Write out the data in full, exactly as shown.
═══ Input
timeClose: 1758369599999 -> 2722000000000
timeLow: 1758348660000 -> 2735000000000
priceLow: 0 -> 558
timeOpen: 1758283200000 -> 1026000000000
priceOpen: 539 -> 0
══════
▸ Solution to the problem
timeClose: 1758369599999 -> 2722000000000
timeLow: 1758348660000 -> 2735000000000
priceLow: 0 -> 558
timeOpen: 1758283200000 -> 1026000000000
priceOpen: 539 -> 0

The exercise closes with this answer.